Significant effects of mixed cations on the morphology and photochemical activities of alkali–metal-antimony (Na,K)Sb3O7

Abstract

Oxide semiconductors with mixed-valence states generally exhibit excellent optoelectronic and photochemical properties due to facile charge transfer in redox reactions. In this work, we investigate the effects of mixed alkali on the optical absorption, luminescence spectra and photocatalytic abilities of (Na_1−xK_x)Sb₃O₇ nanoparticles. All the samples are fabricated using a simple one-step hydrothermal method. The structural studies show that the largest substitution of K⁺ ions in (Na_1−xK_x)Sb₃O₇ is at x = 0.3. In hydrothermal synthesis, the mixed arrangement of K⁺ and Na⁺ in (Na_1−xK_x)Sb₃O₇ has an influence on the crystal shape of particles.
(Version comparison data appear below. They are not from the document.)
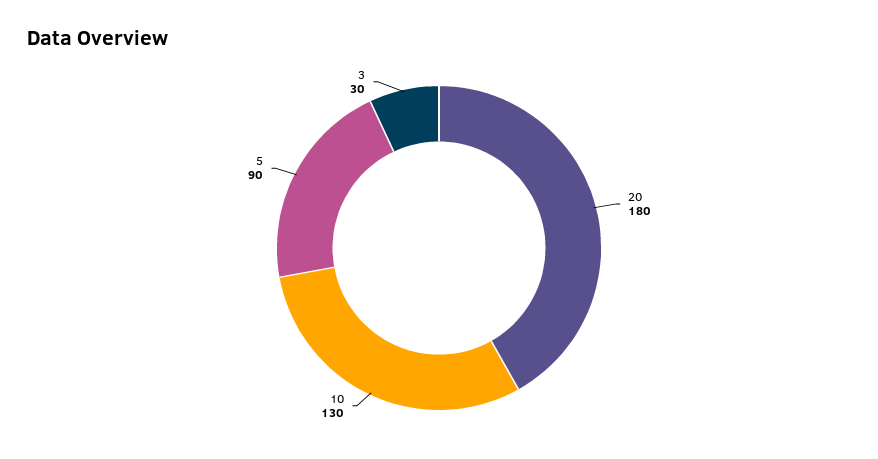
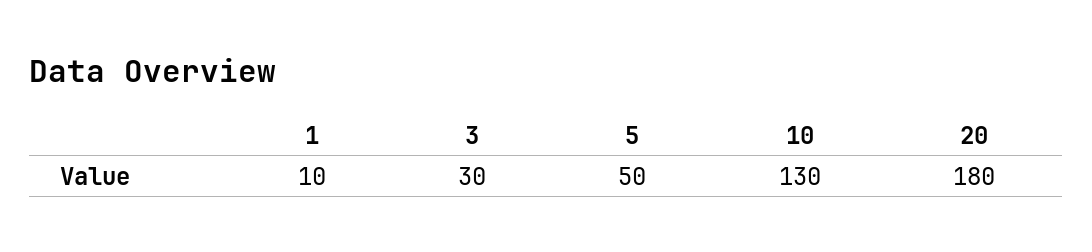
5: 90 -> 50
1: none -> 10

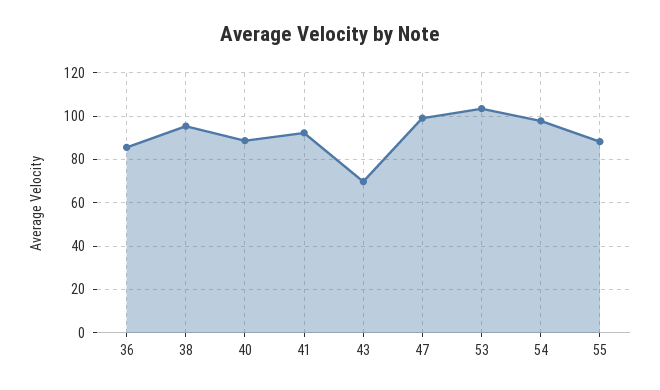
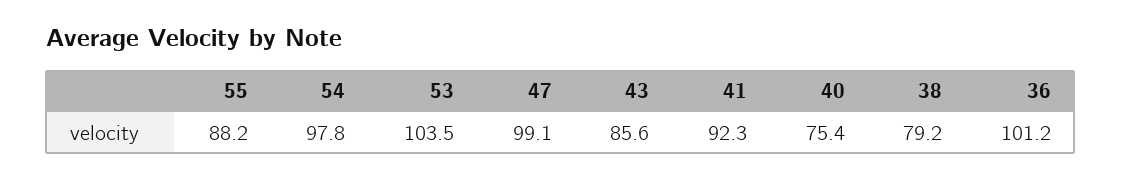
36: 85 -> 101.2
38: 95 -> 79.2
40: 90 -> 75.4
43: 70 -> 85.6

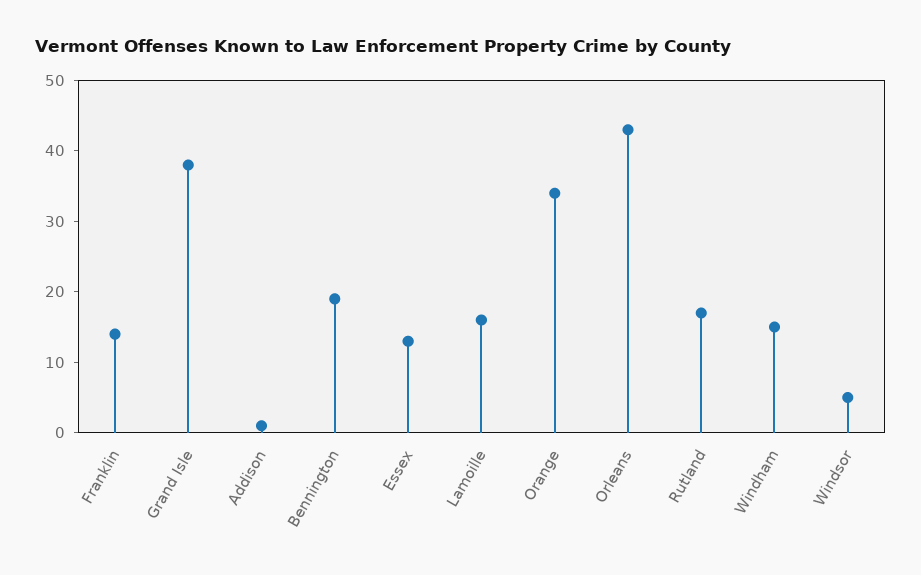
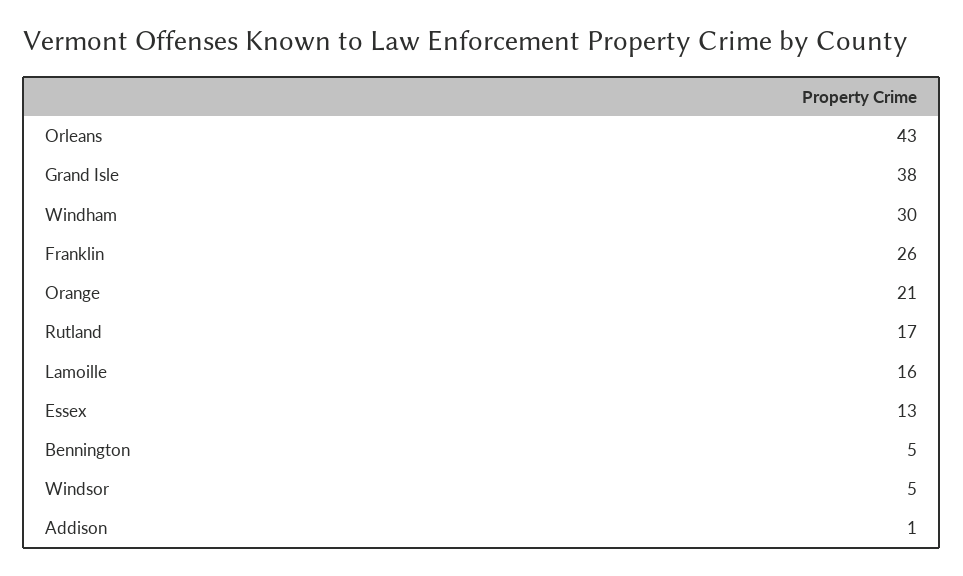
Franklin: 15 -> 26
Bennington: 20 -> 5
Orange: 35 -> 21
Windham: 15 -> 30

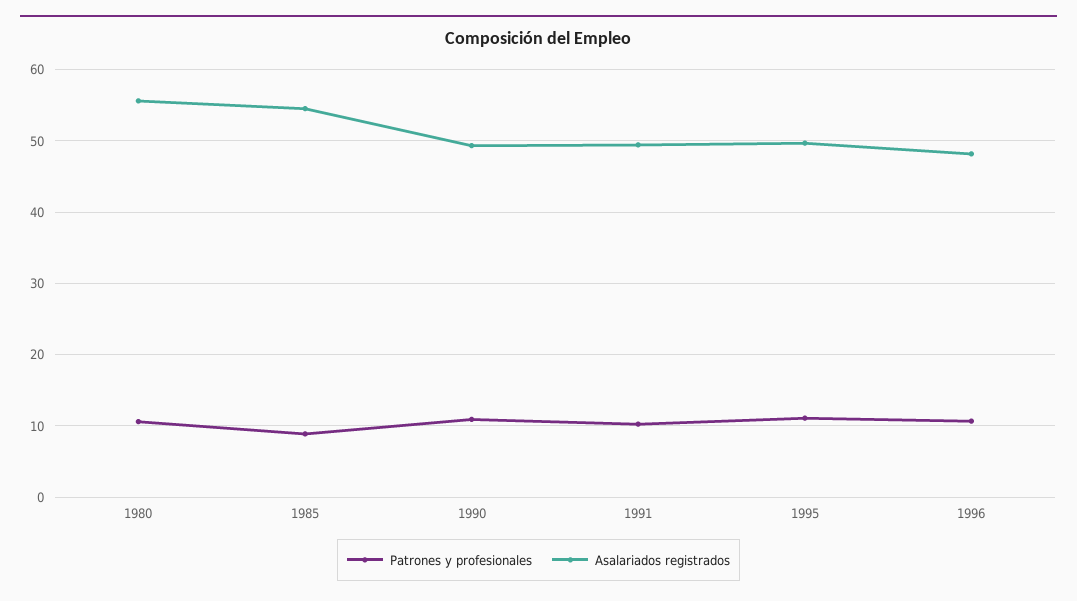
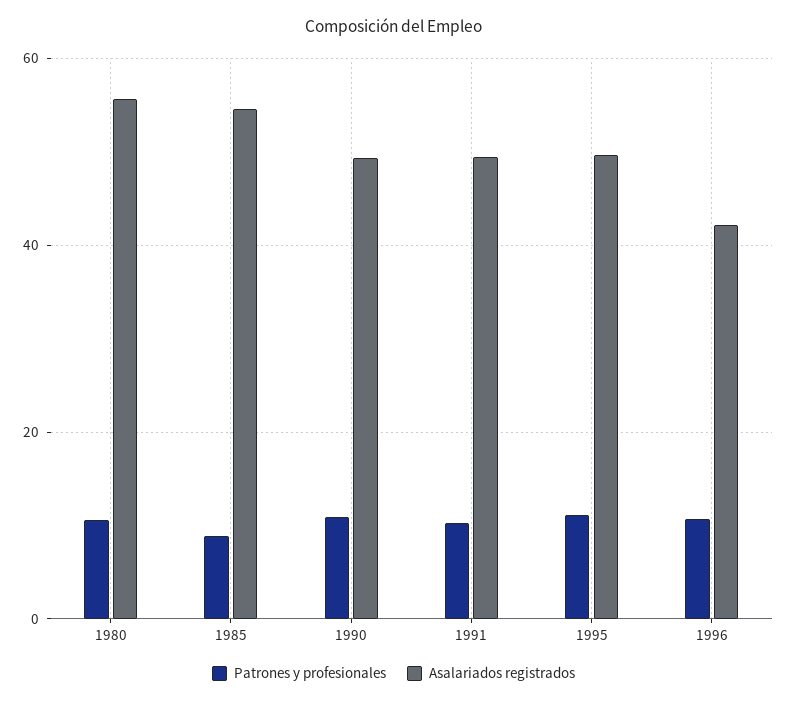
Asalariados registrados, 1996: 48 -> 42

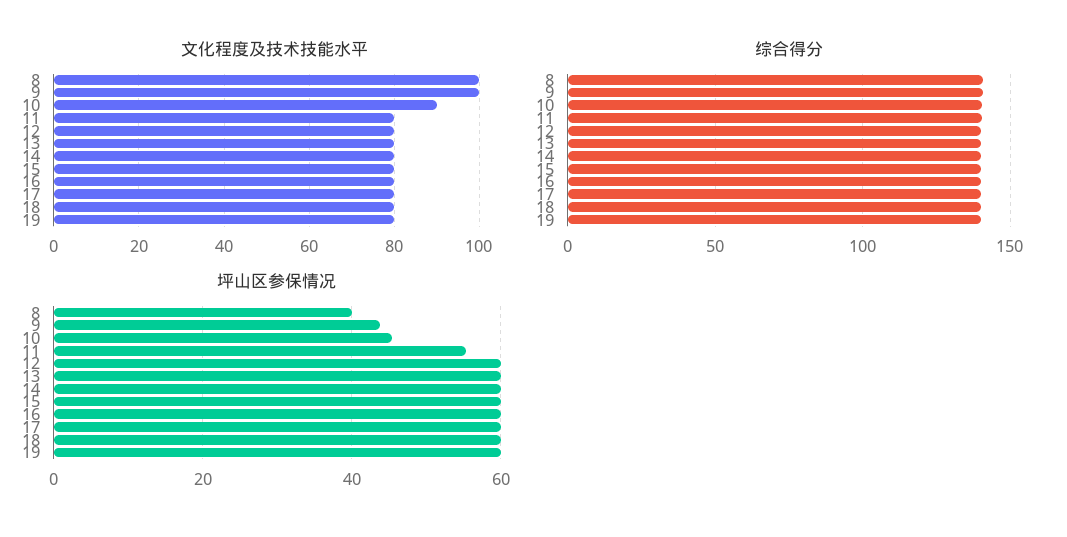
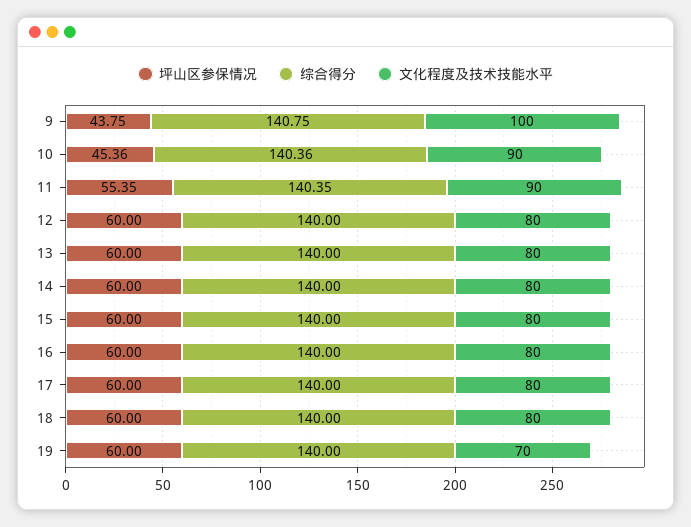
文化程度及技术技能水平, 8: 100 -> none
文化程度及技术技能水平, 11: 80 -> 90
文化程度及技术技能水平, 19: 80 -> 70
综合得分, 8: 140 -> none
坪山区参保情况, 8: 40 -> none

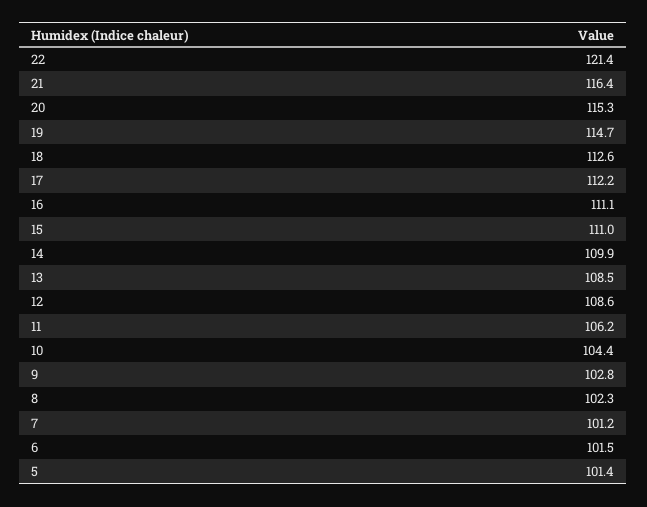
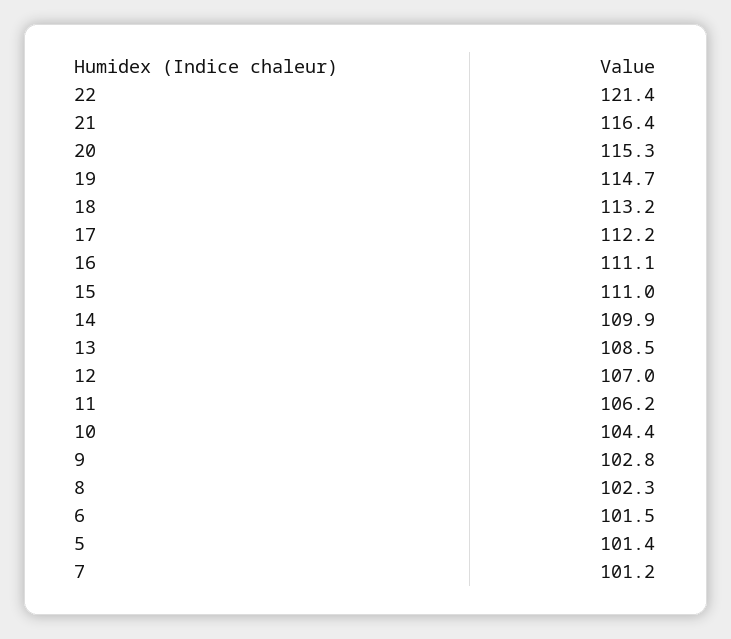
18: 112.6 -> 113.2
12: 108.6 -> 107

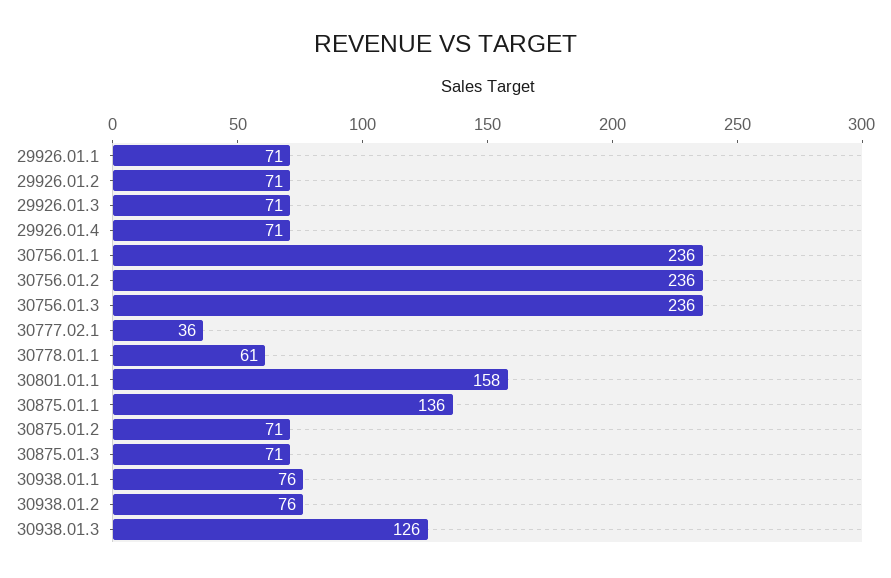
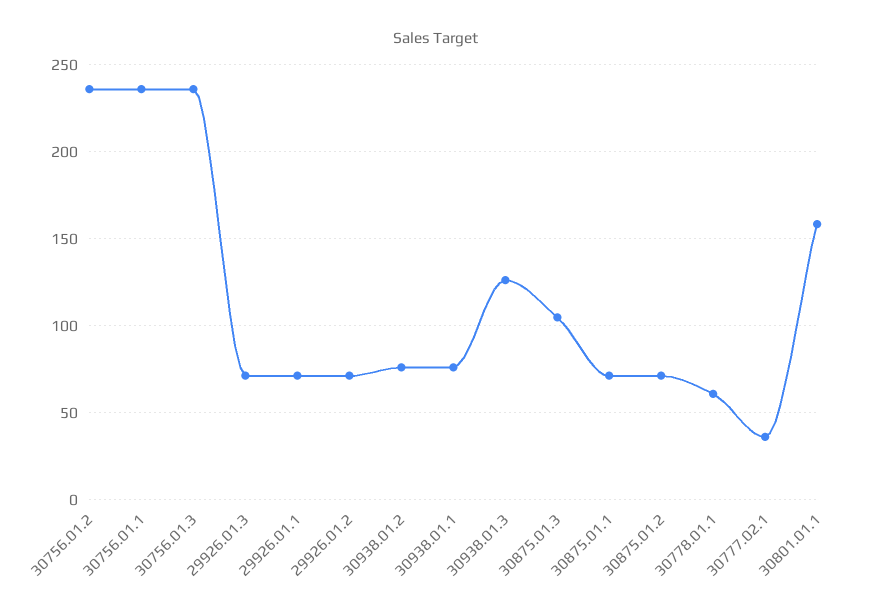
29926.01.4: 71 -> none
30875.01.1: 136 -> 70
30875.01.3: 71 -> 105

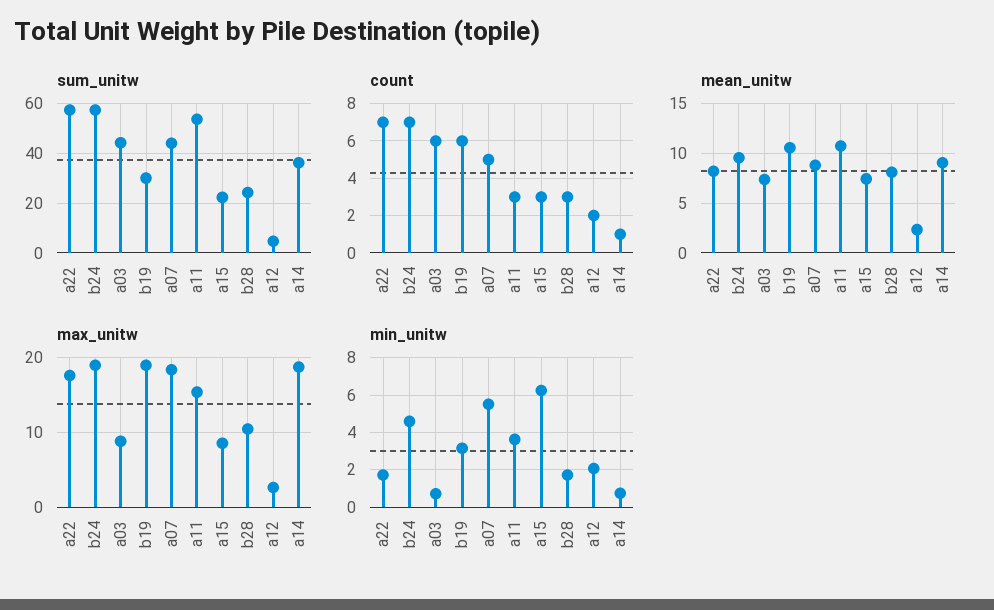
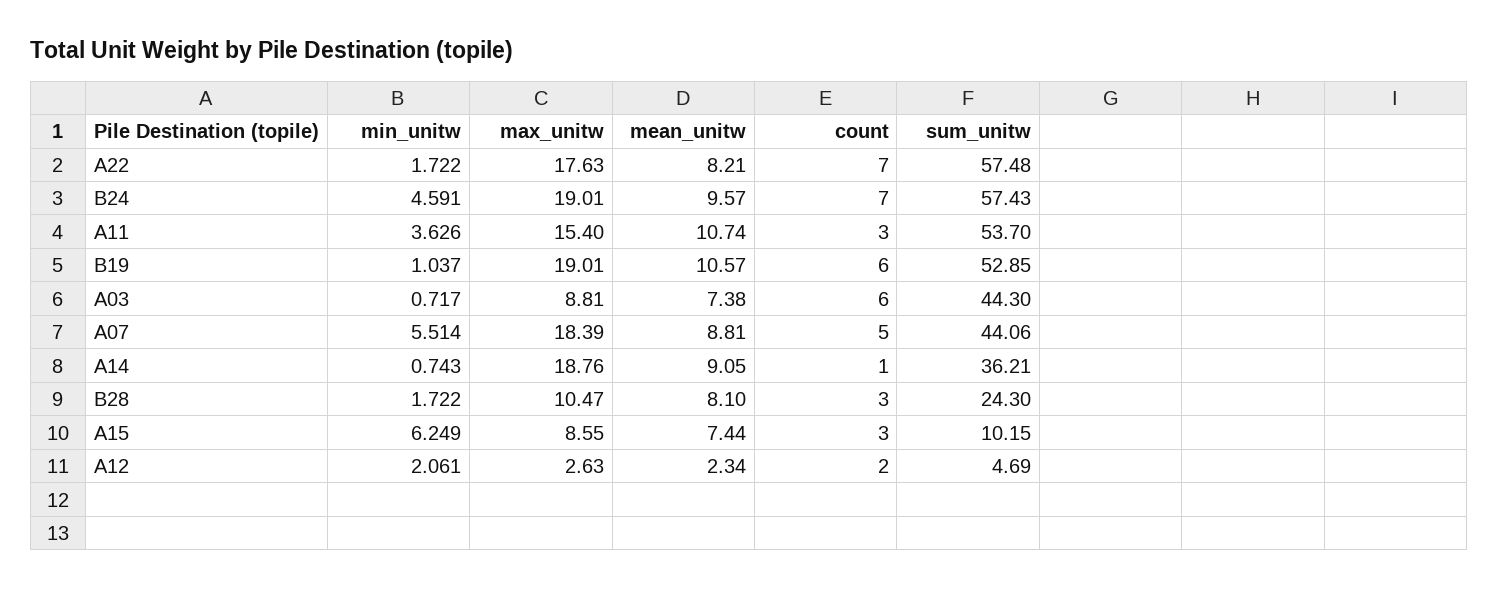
sum_unitw, b19: 30 -> 52.85
sum_unitw, a15: 22.5 -> 10.15
min_unitw, b19: 3 -> 1.037

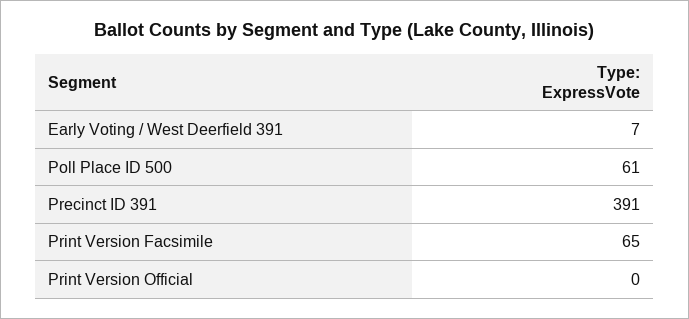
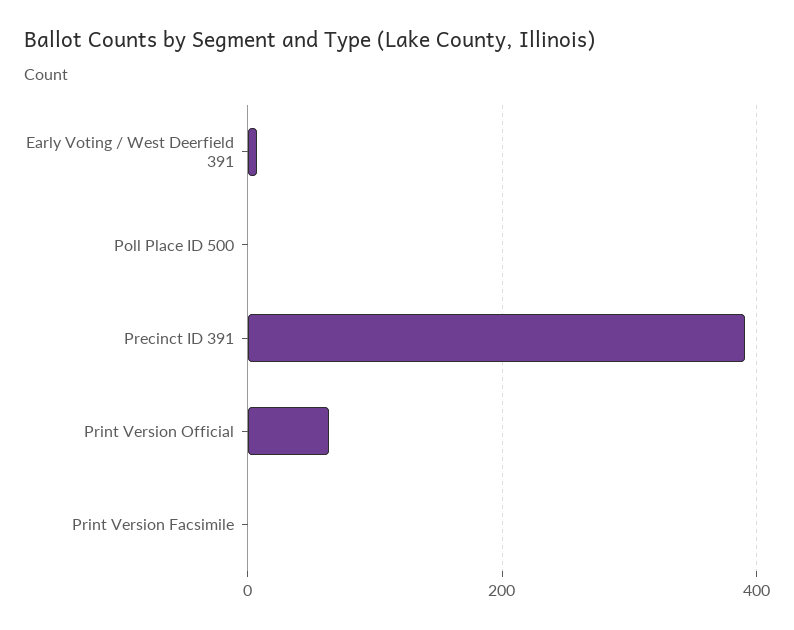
Poll Place ID 500: 61 -> 0
Print Version Facsimile: 65 -> 0
Print Version Official: 0 -> 60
NaSb₃O₇ develops into a regular cube shape. With the increase of K⁺ ions in (Na_1−xK_x)Sb₃O₇, the edges and corners of the cube are further ground off, resulting in irregularly spherical particles. This mixed-alkali antimonite belongs to a p-type indirect allowed transition semiconductor, and the optical band gap is 2.71 eV (x = 0.3). The intrinsic luminescence of NaSb₃O₇ is detected at 540 nm, which is nearly quenched in Na_0.7K_0.3Sb₃O₇. It is demonstrated that the substitution of K⁺ in NaSb₃O₇ significantly increases the photodegradation of RhB solutions. There are two types of Sb cations, i.e., Sb⁵⁺ and Sb³⁺ mixed in the structure. The improved photocatalysis is attributed to the charge mediators between Sb⁵⁺/Sb³⁺ couples. The experiment shows that co-doping cations in antimonite oxides may be one of the strategies to improve photochemical properties.